- _Selected extract_
[Start of Attachment]

# Hypothesis Tests on Experimental Data: Housing Discrimination Test Example

In [1]:
import warnings
warnings.filterwarnings("ignore")
import pandas as pd
import numpy as np
from scipy import stats
np.random.seed(10)


Let's simulate some housing discrimination tester data. Suppose a testing organization hired 20 white people and 20 black people, trained them to behave identically and give identical answers to landlord questions, and sent them into a large housing complex to inquire about one-bedroom apartments. The testers were instructed to ask how much rent is on one-bedrooms in the complex, but not to ask for an application---and then to record how much they were quoted, and whether they were offered an application anyway.

We'll assume that whether they're offered an application is a bernouli variable, i.e., a coin flip, and that the rent they're quoted is normally distributed. We'll simulate some racist data, i.e., where the probability that black people get offered an application is lower, and the mean rent is higher.

In [2]:
def generate_test(race, mean_rent, prob_application):
rent_charged = np.trunc(stats.norm.rvs(loc=mean_rent, scale=20, size=1))
application_offered = stats.bernoulli.rvs(p=prob_application, size=1)
return {"race": race, "rent": rent_charged[0], "application": application_offered[0]}
testers = []
for white_tester in range(20):
testers.append(generate_test("white", 500, 0.7))
for black_tester in range(20):
testers.append(generate_test("black", 550, 0.4))

In [3]:
testers

Out[3]:
[{'race': 'white', 'rent': 526.0, 'application': 1},
{'race': 'white', 'rent': 514.0, 'application': 1},
{'race': 'white', 'rent': 512.0, 'application': 1},
{'race': 'white', 'rent': 485.0, 'application': 1},
{'race': 'white', 'rent': 505.0, 'application': 1},
{'race': 'white', 'rent': 502.0, 'application': 1},
{'race': 'white', 'rent': 508.0, 'application': 0},
{'race': 'white', 'rent': 524.0, 'application': 1},
{'race': 'white', 'rent': 504.0, 'application': 1},
{'race': 'white', 'rent': 508.0, 'application': 1},
{'race': 'white', 'rent': 529.0, 'application': 1},
{'race': 'white', 'rent': 478.0, 'application': 1},
{'race': 'white', 'rent': 505.0, 'application': 1},
{'race': 'white', 'rent': 547.0, 'application': 1},
{'race': 'white', 'rent': 501.0, 'application': 0},
{'race': 'white', 'rent': 527.0, 'application': 1},
{'race': 'white', 'rent': 494.0, 'application': 1},
{'race': 'white', 'rent': 489.0, 'application': 0},
{'race': 'white', 'rent': 502.0, 'application': 1},
{'race': 'white', 'rent': 490.0, 'application': 0},
{'race': 'black', 'rent': 558.0, 'application': 0},
{'race': 'black', 'rent': 543.0, 'application': 1},
{'race': 'black', 'rent': 563.0, 'application': 0},
{'race': 'black', 'rent': 542.0, 'application': 0},
{'race': 'black', 'rent': 533.0, 'application': 1},
{'race': 'black', 'rent': 545.0, 'application': 0},
{'race': 'black', 'rent': 561.0, 'application': 1},
{'race': 'black', 'rent': 547.0, 'application': 0},
{'race': 'black', 'rent': 539.0, 'application': 0},
{'race': 'black', 'rent': 564.0, 'application': 1},
{'race': 'black', 'rent': 597.0, 'application': 0},
{'race': 'black', 'rent': 568.0, 'application': 0},
{'race': 'black', 'rent': 545.0, 'application': 0},
{'race': 'black', 'rent': 539.0, 'application': 1},
{'race': 'black', 'rent': 548.0, 'application': 0},
{'race': 'black', 'rent': 539.0, 'application': 1},
{'race': 'black', 'rent': 542.0, 'application': 1},
{'race': 'black', 'rent': 547.0, 'application': 1},
{'race': 'black', 'rent': 545.0, 'application': 1},
{'race': 'black', 'rent': 569.0, 'application': 0}]
In [4]:
df = pd.DataFrame(testers)

[End of Attachment]

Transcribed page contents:

[Start of Attachment]

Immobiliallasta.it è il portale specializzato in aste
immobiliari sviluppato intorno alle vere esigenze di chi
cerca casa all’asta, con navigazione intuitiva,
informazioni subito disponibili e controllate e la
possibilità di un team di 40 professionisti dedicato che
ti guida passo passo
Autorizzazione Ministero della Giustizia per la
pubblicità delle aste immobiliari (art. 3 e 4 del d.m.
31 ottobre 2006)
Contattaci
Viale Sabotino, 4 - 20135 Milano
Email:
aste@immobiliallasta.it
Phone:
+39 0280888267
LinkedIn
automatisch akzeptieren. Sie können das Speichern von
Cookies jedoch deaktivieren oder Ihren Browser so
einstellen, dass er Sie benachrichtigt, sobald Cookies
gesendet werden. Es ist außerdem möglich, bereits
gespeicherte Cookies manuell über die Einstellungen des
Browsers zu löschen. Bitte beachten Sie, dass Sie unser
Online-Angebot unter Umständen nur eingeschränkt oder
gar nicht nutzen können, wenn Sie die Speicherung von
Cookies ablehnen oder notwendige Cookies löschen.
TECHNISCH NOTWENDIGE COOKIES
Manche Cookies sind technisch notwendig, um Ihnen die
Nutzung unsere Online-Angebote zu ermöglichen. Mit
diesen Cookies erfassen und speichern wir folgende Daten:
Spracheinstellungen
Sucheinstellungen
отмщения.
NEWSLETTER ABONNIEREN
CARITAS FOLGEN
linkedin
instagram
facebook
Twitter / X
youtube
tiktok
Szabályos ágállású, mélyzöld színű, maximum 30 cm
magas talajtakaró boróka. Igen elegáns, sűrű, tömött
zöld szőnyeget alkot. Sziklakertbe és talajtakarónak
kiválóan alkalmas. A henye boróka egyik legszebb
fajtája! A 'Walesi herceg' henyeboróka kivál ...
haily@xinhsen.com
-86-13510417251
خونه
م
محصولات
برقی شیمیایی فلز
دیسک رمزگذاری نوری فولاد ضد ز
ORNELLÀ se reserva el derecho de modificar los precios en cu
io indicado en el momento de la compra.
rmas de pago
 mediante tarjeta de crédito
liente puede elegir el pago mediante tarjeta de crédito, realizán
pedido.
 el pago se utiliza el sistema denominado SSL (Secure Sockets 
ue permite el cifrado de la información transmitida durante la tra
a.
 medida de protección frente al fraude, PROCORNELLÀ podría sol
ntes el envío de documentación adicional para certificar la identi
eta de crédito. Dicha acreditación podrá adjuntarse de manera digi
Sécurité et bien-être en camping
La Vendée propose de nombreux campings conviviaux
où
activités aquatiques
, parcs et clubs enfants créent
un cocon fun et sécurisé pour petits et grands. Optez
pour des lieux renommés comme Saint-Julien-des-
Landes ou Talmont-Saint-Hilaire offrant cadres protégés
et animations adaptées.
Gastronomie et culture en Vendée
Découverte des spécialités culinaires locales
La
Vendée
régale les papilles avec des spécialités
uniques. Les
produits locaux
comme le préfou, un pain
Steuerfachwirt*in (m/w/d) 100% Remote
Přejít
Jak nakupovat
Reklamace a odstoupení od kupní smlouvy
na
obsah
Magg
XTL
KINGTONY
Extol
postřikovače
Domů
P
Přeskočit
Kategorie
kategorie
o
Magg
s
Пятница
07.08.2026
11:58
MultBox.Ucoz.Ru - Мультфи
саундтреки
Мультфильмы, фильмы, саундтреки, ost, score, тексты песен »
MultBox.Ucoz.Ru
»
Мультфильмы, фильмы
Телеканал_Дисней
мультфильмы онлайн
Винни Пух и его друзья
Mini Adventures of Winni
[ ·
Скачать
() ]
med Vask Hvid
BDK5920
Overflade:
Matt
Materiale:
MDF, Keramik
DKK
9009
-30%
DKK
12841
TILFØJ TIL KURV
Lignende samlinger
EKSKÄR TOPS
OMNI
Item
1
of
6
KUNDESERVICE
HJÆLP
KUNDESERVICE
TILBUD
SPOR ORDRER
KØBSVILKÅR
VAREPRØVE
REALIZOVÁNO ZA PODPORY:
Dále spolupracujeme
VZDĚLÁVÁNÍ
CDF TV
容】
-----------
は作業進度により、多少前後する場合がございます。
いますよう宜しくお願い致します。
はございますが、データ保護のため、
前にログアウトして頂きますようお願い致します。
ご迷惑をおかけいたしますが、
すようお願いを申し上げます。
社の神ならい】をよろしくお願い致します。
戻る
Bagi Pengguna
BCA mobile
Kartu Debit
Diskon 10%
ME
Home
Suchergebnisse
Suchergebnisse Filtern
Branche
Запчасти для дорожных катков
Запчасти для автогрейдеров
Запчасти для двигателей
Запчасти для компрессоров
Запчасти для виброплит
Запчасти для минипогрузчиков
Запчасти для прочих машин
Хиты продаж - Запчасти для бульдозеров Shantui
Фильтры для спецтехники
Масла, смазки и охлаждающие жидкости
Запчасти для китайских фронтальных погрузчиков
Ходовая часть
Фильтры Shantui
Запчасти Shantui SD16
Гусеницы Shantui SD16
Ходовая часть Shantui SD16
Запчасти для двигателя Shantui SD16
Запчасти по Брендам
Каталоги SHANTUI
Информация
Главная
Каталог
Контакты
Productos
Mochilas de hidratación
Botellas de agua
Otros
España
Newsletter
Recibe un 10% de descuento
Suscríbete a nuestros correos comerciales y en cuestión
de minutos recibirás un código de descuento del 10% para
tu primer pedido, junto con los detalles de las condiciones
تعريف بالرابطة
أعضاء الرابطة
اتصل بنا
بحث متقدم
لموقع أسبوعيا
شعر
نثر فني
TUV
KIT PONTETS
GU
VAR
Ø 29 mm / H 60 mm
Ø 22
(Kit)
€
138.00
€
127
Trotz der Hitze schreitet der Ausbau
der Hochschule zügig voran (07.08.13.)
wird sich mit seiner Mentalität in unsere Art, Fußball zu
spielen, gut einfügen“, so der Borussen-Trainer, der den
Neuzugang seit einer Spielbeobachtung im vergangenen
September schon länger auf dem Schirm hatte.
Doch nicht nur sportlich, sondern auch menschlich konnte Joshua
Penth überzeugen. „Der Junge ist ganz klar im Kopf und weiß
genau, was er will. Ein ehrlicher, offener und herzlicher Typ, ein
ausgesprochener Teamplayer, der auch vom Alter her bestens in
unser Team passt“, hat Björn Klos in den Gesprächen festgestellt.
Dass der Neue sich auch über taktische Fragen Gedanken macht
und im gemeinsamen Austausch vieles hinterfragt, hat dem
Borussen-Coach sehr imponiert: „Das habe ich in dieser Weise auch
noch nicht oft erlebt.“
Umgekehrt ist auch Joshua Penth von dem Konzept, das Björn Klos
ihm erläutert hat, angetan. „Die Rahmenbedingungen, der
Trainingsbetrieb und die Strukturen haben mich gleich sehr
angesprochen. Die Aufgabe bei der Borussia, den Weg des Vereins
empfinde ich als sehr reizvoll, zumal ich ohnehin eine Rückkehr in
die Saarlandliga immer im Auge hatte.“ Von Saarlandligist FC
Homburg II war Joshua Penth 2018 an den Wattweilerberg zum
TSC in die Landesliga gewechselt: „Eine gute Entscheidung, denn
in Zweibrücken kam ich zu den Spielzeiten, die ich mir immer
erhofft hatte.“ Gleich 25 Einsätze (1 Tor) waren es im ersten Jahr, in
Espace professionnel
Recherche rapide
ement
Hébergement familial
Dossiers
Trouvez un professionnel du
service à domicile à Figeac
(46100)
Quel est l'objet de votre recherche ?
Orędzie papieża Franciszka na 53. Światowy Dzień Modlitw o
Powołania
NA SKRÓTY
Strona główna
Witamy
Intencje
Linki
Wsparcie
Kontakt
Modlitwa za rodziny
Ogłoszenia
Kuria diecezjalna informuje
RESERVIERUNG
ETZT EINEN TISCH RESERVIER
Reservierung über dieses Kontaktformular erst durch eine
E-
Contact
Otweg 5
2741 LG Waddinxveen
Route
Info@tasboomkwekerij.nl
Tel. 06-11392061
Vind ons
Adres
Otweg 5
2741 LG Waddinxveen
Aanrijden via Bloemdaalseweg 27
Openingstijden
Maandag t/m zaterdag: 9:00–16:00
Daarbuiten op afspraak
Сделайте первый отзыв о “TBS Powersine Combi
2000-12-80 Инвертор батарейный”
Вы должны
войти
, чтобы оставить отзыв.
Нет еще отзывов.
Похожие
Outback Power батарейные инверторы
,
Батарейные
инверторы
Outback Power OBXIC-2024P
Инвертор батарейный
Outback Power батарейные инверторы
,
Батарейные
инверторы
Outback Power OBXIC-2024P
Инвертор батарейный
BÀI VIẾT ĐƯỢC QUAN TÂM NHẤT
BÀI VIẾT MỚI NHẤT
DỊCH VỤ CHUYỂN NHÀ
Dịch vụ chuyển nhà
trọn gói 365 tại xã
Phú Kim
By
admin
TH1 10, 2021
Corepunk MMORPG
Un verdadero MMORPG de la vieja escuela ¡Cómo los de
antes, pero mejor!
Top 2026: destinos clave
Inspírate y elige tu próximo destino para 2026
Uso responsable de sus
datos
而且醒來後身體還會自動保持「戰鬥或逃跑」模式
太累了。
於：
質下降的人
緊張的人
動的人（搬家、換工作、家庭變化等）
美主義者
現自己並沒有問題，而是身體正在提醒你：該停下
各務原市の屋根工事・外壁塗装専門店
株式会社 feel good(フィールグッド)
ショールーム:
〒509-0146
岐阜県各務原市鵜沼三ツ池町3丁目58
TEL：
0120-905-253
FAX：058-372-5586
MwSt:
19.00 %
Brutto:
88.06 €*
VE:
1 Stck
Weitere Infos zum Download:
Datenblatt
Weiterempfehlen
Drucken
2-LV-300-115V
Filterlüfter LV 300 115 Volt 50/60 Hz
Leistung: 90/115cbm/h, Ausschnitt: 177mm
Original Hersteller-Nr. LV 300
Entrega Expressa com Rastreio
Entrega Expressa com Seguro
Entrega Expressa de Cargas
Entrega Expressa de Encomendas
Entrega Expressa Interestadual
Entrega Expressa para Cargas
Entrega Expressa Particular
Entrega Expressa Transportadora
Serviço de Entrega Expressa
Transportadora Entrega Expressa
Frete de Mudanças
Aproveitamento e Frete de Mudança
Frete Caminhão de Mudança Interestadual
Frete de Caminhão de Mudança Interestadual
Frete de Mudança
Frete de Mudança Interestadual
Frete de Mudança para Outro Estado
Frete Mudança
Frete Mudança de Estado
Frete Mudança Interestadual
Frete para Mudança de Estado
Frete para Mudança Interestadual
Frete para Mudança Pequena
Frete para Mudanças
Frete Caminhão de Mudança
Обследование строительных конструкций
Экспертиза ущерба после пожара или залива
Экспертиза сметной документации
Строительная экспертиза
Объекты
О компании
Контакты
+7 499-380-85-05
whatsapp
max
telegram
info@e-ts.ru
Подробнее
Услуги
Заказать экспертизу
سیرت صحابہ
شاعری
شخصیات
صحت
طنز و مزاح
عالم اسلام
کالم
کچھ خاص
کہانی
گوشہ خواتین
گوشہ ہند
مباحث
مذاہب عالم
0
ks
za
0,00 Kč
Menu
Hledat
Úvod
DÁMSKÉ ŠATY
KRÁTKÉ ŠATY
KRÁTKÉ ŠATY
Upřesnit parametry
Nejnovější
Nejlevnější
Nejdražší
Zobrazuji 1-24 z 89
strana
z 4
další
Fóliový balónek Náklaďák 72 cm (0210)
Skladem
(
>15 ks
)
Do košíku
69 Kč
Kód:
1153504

[End of Attachment]

- _Set of tasks_
[1] In the housing discrimination notebook, what mean rent is passed to generate_test for the black testers?
[2] List every module imported in the first code cell of the housing discrimination notebook.
[3] Carry on the housing discrimination notebook from its last code line.

- _Answers provided_
[1] 550

[2] warnings; pandas (as pd); numpy (as np); stats (from scipy)

[3]
In [5]:
df.head()

Out[5]:
application race rent
0 1 white 526.0
1 1 white 514.0
2 1 white 512.0
3 1 white 485.0
4 1 white 505.0
In [6]:
df.describe()

Out[6]:
application rent
count 40.00000 40.000000
mean 0.62500 529.600000
std 0.49029 27.392494
min 0.00000 478.000000
25% 0.00000 505.000000
50% 1.00000 536.000000
75% 1.00000 547.000000
max 1.00000 597.000000

The first thing we'll do is a simple t-test for difference of means here. The data isn't paired (i.e., in our hypothetical research design, the housing organization didn't send two people who were matched on other characteristics, one white and one black, in to test.) so we can use the independent t-test.

In [7]:
t, p = stats.ttest_ind(df[df.race == "white"].rent, df[df.race == "black"].rent)

In [8]:
print(p)

1.26829227017898e-10

In [9]:
print(t)

-8.736151260346574


It looks like we can reject the null hypothesis that white and black rents are the same. How about offering applications? There, we have a binary categorical variable, so we should go for something like a chi-squared test.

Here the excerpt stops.